Provided entries —
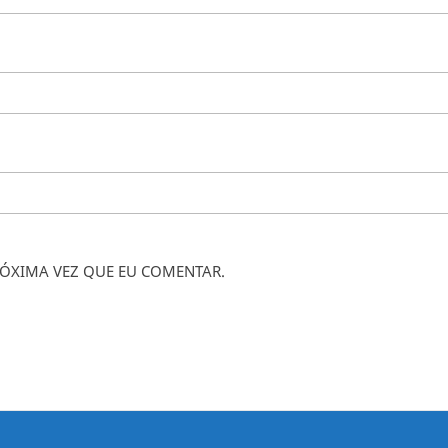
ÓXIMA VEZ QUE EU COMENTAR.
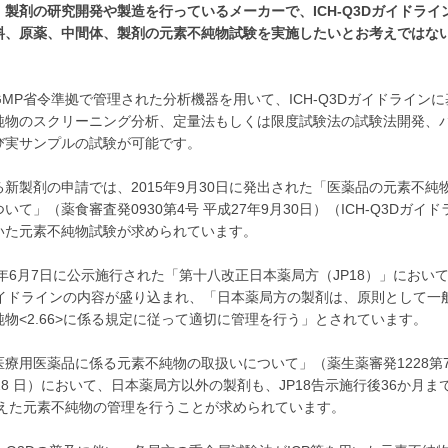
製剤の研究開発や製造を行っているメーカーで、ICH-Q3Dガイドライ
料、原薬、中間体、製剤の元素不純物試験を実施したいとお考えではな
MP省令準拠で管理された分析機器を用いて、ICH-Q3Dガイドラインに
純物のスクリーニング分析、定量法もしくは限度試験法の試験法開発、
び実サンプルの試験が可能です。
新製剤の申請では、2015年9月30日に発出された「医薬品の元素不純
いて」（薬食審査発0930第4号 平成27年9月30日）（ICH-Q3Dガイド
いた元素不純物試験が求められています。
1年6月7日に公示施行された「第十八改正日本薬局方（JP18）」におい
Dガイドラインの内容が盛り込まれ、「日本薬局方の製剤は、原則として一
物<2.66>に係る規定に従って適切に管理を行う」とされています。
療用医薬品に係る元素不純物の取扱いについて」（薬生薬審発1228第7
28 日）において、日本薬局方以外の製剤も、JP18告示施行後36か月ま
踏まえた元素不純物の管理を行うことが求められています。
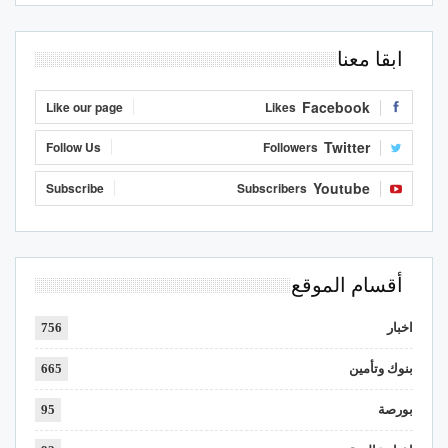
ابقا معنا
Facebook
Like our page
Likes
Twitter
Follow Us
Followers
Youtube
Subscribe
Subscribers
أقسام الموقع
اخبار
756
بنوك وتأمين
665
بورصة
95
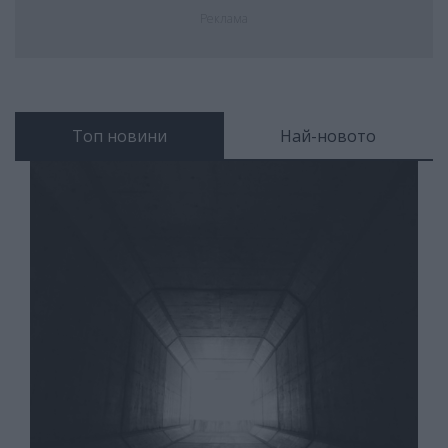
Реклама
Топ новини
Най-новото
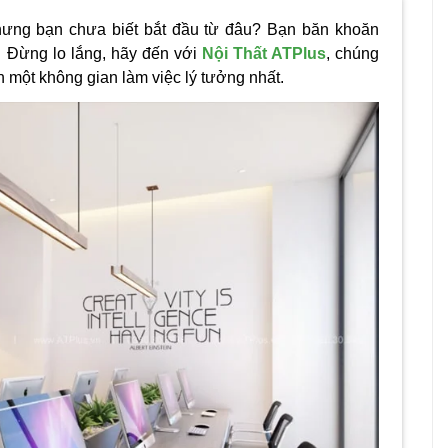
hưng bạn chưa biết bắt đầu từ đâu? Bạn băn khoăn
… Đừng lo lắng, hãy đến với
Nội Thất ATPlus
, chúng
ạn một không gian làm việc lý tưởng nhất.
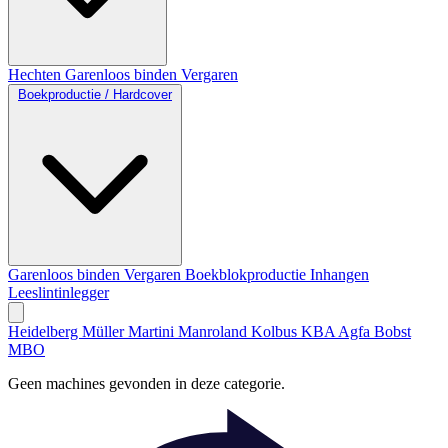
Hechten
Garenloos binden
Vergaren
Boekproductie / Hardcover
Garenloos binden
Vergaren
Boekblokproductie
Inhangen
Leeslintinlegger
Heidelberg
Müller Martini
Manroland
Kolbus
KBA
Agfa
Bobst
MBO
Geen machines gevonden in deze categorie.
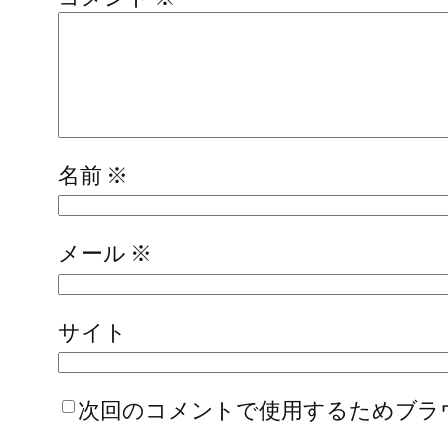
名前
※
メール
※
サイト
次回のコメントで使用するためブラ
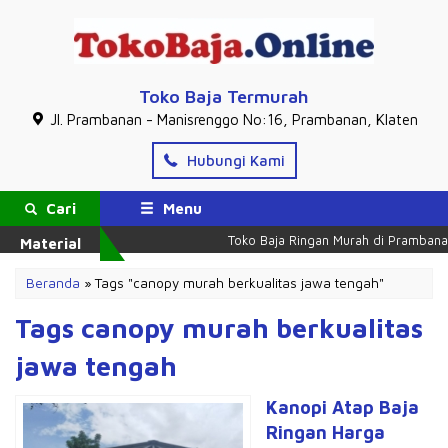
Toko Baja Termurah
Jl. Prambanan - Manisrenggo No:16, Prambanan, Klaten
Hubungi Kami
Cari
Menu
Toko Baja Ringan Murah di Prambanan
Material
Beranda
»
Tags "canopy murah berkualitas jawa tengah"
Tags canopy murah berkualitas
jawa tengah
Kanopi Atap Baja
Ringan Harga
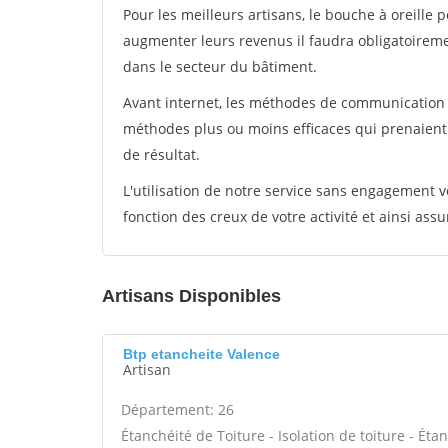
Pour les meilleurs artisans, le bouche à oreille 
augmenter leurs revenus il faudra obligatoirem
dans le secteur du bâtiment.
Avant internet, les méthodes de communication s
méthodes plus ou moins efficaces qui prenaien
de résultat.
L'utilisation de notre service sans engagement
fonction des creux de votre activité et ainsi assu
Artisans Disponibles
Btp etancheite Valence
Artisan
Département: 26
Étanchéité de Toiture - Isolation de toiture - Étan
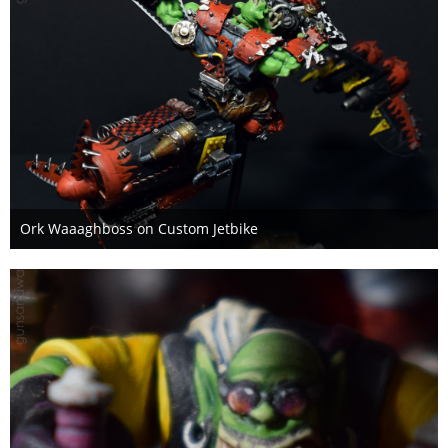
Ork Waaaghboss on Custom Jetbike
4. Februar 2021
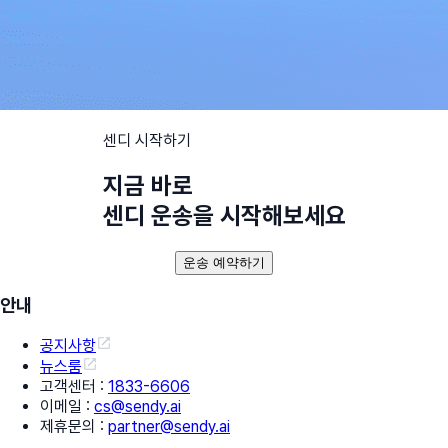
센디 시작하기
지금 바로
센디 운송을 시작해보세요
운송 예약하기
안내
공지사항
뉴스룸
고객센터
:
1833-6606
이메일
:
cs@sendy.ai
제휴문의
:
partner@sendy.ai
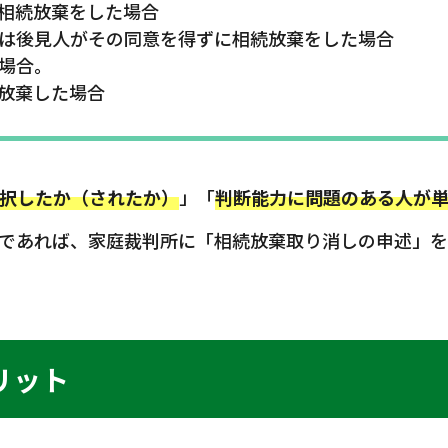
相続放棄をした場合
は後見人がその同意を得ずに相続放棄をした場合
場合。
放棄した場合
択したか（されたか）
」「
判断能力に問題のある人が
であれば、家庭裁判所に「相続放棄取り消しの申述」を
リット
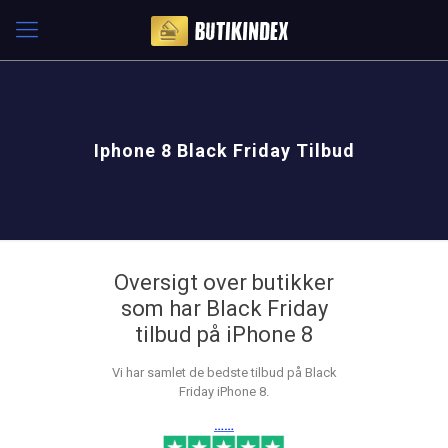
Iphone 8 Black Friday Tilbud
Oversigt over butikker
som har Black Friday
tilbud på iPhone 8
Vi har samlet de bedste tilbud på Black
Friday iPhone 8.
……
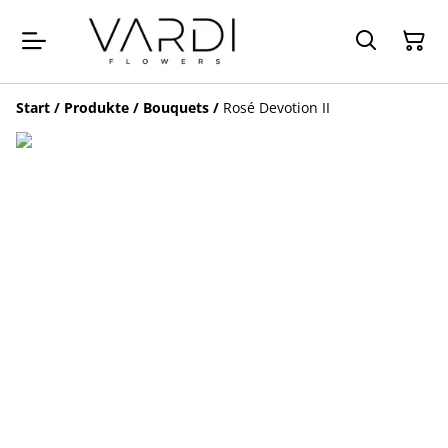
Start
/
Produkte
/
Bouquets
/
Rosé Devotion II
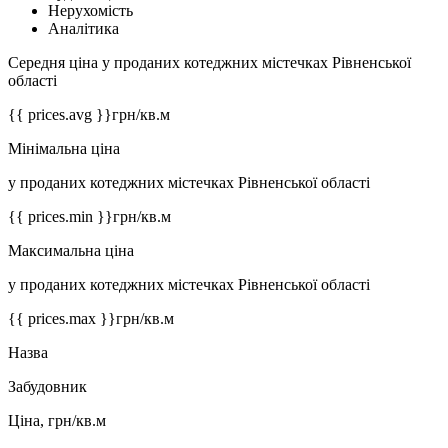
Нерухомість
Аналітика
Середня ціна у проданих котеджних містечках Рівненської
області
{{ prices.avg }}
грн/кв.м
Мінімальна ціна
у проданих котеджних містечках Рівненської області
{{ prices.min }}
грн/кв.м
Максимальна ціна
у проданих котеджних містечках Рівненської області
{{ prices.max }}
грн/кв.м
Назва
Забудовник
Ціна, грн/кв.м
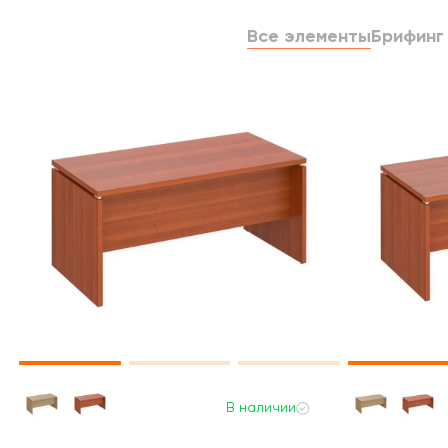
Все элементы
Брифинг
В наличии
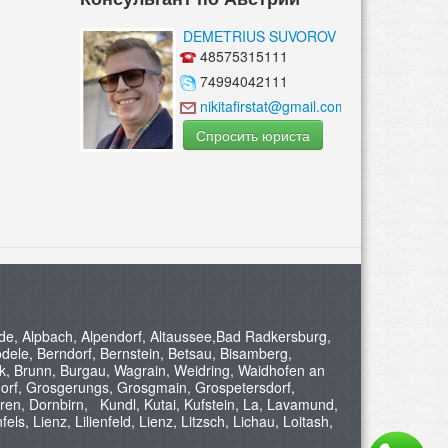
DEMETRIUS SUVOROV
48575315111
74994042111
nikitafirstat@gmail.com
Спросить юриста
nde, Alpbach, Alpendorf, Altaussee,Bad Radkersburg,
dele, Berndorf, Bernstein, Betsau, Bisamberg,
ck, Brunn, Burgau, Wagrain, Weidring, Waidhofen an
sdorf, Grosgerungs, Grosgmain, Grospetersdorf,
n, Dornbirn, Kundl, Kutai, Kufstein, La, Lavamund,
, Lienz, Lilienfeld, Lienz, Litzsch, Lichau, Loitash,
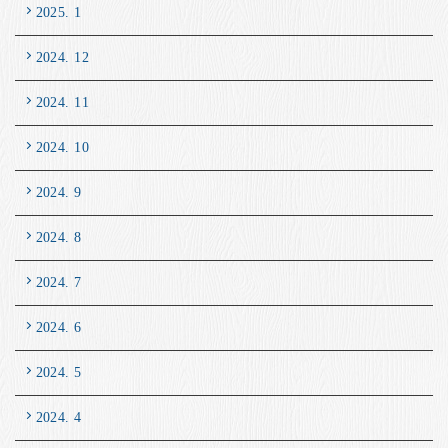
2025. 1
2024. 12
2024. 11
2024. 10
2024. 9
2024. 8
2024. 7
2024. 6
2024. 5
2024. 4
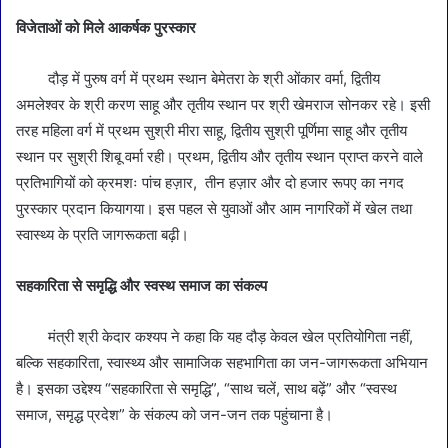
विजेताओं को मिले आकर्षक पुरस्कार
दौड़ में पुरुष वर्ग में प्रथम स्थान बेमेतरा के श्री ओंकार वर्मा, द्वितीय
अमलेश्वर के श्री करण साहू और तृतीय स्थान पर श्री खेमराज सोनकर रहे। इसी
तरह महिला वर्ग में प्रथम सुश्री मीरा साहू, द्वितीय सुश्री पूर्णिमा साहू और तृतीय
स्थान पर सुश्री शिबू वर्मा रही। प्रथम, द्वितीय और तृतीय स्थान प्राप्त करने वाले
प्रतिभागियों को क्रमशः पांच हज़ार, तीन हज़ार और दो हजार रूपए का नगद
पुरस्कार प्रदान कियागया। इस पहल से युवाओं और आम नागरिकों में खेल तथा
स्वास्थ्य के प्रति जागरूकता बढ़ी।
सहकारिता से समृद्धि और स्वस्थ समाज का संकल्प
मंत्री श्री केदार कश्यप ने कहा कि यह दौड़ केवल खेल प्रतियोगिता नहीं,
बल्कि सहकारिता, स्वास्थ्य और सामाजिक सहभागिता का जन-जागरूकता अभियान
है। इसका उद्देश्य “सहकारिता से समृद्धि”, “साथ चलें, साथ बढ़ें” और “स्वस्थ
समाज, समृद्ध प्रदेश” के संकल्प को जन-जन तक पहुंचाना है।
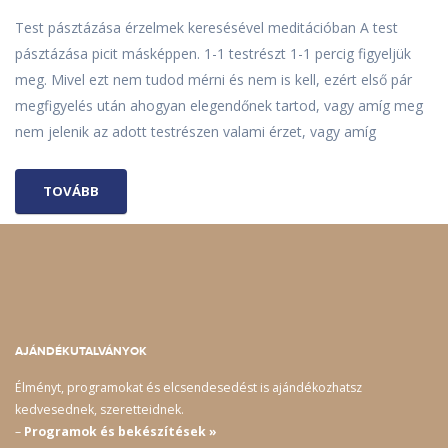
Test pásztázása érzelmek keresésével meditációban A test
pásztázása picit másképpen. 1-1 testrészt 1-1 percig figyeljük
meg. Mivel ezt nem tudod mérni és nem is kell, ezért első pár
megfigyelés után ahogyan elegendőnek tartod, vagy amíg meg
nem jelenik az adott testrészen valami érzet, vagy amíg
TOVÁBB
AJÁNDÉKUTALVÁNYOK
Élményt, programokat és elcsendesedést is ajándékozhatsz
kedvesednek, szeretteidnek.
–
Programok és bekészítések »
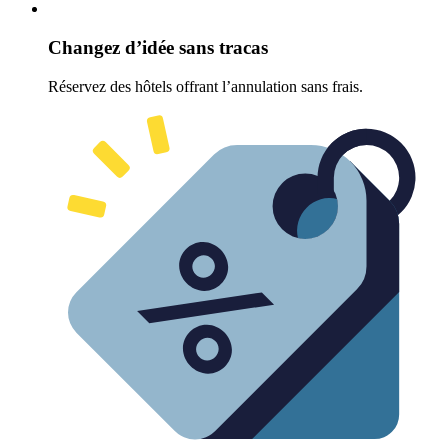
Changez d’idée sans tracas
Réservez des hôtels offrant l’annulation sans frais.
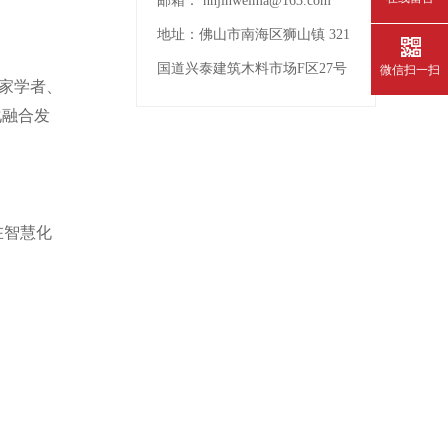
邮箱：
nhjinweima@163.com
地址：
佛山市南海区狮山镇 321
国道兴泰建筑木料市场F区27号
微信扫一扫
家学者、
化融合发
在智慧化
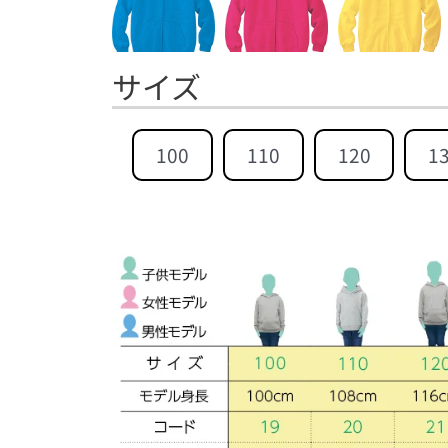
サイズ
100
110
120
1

Task —
For this task, give the full listing again verbatim and keep out every picture.

Answer for this exercise —
ÓXIMA VEZ QUE EU COMENTAR.
製剤の研究開発や製造を行っているメーカーで、ICH-Q3Dガイドライ
料、原薬、中間体、製剤の元素不純物試験を実施したいとお考えではな
MP省令準拠で管理された分析機器を用いて、ICH-Q3Dガイドラインに
純物のスクリーニング分析、定量法もしくは限度試験法の試験法開発、
び実サンプルの試験が可能です。
新製剤の申請では、2015年9月30日に発出された「医薬品の元素不純
いて」（薬食審査発0930第4号 平成27年9月30日）（ICH-Q3Dガイド
いた元素不純物試験が求められています。
1年6月7日に公示施行された「第十八改正日本薬局方（JP18）」におい
Dガイドラインの内容が盛り込まれ、「日本薬局方の製剤は、原則として一
物<2.66>に係る規定に従って適切に管理を行う」とされています。
療用医薬品に係る元素不純物の取扱いについて」（薬生薬審発1228第7
28 日）において、日本薬局方以外の製剤も、JP18告示施行後36か月ま
踏まえた元素不純物の管理を行うことが求められています。
ابقا معنا
Facebook
Like our page
Likes
Twitter
Follow Us
Followers
Youtube
Subscribe
Subscribers
أقسام الموقع
اخبار
756
بنوك وتأمين
665
بورصة
95
Реклама
Топ новини
Най-новото
hưng bạn chưa biết bắt đầu từ đâu? Bạn băn khoăn
… Đừng lo lắng, hãy đến với
Nội Thất ATPlus
, chúng
ạn một không gian làm việc lý tưởng nhất.
Hechten
Garenloos binden
Vergaren
Boekproductie / Hardcover
Garenloos binden
Vergaren
Boekblokproductie
Inhangen
Leeslintinlegger
Heidelberg
Müller Martini
Manroland
Kolbus
KBA
Agfa
Bobst
MBO
Geen machines gevonden in deze categorie.
名前
※
メール
※
サイト
次回のコメントで使用するためブラ
Toko Baja Termurah
Jl. Prambanan - Manisrenggo No:16, Prambanan, Klaten
Hubungi Kami
Cari
Menu
Toko Baja Ringan Murah di Prambanan
Material
Beranda
»
Tags "canopy murah berkualitas jawa tengah"
Tags canopy murah berkualitas
jawa tengah
Kanopi Atap Baja
Ringan Harga
Pour les meilleurs artisans, le bouche à oreille 
augmenter leurs revenus il faudra obligatoirem
dans le secteur du bâtiment.
Avant internet, les méthodes de communication s
méthodes plus ou moins efficaces qui prenaien
de résultat.
L'utilisation de notre service sans engagement
fonction des creux de votre activité et ainsi assu
Artisans Disponibles
Btp etancheite Valence
Artisan
Département: 26
Étanchéité de Toiture - Isolation de toiture - Étan
Ork Waaaghboss on Custom Jetbike
4. Februar 2021
센디 시작하기
지금 바로
센디 운송을 시작해보세요
운송 예약하기
안내
공지사항
뉴스룸
고객센터
:
1833-6606
이메일
:
cs@sendy.ai
제휴문의
:
partner@sendy.ai
相続放棄をした場合
は後見人がその同意を得ずに相続放棄をした場合
場合。
放棄した場合
択したか（されたか）
」「
判断能力に問題のある人が
であれば、家庭裁判所に「相続放棄取り消しの申述」を
リット
Iphone 8 Black Friday Tilbud
Oversigt over butikker
som har Black Friday
tilbud på iPhone 8
Vi har samlet de bedste tilbud på Black
Friday iPhone 8.
……
Start
/
Produkte
/
Bouquets
/
Rosé Devotion II
Нерухомість
Аналітика
Середня ціна у проданих котеджних містечках Рівненської
області
{{ prices.avg }}
грн/кв.м
Мінімальна ціна
у проданих котеджних містечках Рівненської області
{{ prices.min }}
грн/кв.м
Максимальна ціна
у проданих котеджних містечках Рівненської області
{{ prices.max }}
грн/кв.м
Назва
Забудовник
Ціна, грн/кв.м
Все элементы
Брифинг
В наличии
DEMETRIUS SUVOROV
48575315111
74994042111
nikitafirstat@gmail.com
Спросить юриста
nde, Alpbach, Alpendorf, Altaussee,Bad Radkersburg,
dele, Berndorf, Bernstein, Betsau, Bisamberg,
ck, Brunn, Burgau, Wagrain, Weidring, Waidhofen an
sdorf, Grosgerungs, Grosgmain, Grospetersdorf,
n, Dornbirn, Kundl, Kutai, Kufstein, La, Lavamund,
, Lienz, Lilienfeld, Lienz, Litzsch, Lichau, Loitash,
2025. 1
2024. 12
2024. 11
2024. 10
2024. 9
2024. 8
2024. 7
2024. 6
2024. 5
2024. 4
विजेताओं को मिले आकर्षक पुरस्कार
दौड़ में पुरुष वर्ग में प्रथम स्थान बेमेतरा के श्री ओंकार वर्मा, द्वितीय
अमलेश्वर के श्री करण साहू और तृतीय स्थान पर श्री खेमराज सोनकर रहे। इसी
तरह महिला वर्ग में प्रथम सुश्री मीरा साहू, द्वितीय सुश्री पूर्णिमा साहू और तृतीय
स्थान पर सुश्री शिबू वर्मा रही। प्रथम, द्वितीय और तृतीय स्थान प्राप्त करने वाले
प्रतिभागियों को क्रमशः पांच हज़ार, तीन हज़ार और दो हजार रूपए का नगद
पुरस्कार प्रदान कियागया। इस पहल से युवाओं और आम नागरिकों में खेल तथा
स्वास्थ्य के प्रति जागरूकता बढ़ी।
सहकारिता से समृद्धि और स्वस्थ समाज का संकल्प
मंत्री श्री केदार कश्यप ने कहा कि यह दौड़ केवल खेल प्रतियोगिता नहीं,
बल्कि सहकारिता, स्वास्थ्य और सामाजिक सहभागिता का जन-जागरूकता अभियान
है। इसका उद्देश्य “सहकारिता से समृद्धि”, “साथ चलें, साथ बढ़ें” और “स्वस्थ
समाज, समृद्ध प्रदेश” के संकल्प को जन-जन तक पहुंचाना है।
Test pásztázása érzelmek keresésével meditációban A test
pásztázása picit másképpen. 1-1 testrészt 1-1 percig figyeljük
meg. Mivel ezt nem tudod mérni és nem is kell, ezért első pár
megfigyelés után ahogyan elegendőnek tartod, vagy amíg meg
nem jelenik az adott testrészen valami érzet, vagy amíg
TOVÁBB
AJÁNDÉKUTALVÁNYOK
Élményt, programokat és elcsendesedést is ajándékozhatsz
kedvesednek, szeretteidnek.
–
Programok és bekészítések »
Changez d’idée sans tracas
Réservez des hôtels offrant l’annulation sans frais.
邮箱：
nhjinweima@163.com
地址：
佛山市南海区狮山镇 321
国道兴泰建筑木料市场F区27号
微信扫一扫
家学者、
化融合发
在智慧化
サイズ
100
110
120
1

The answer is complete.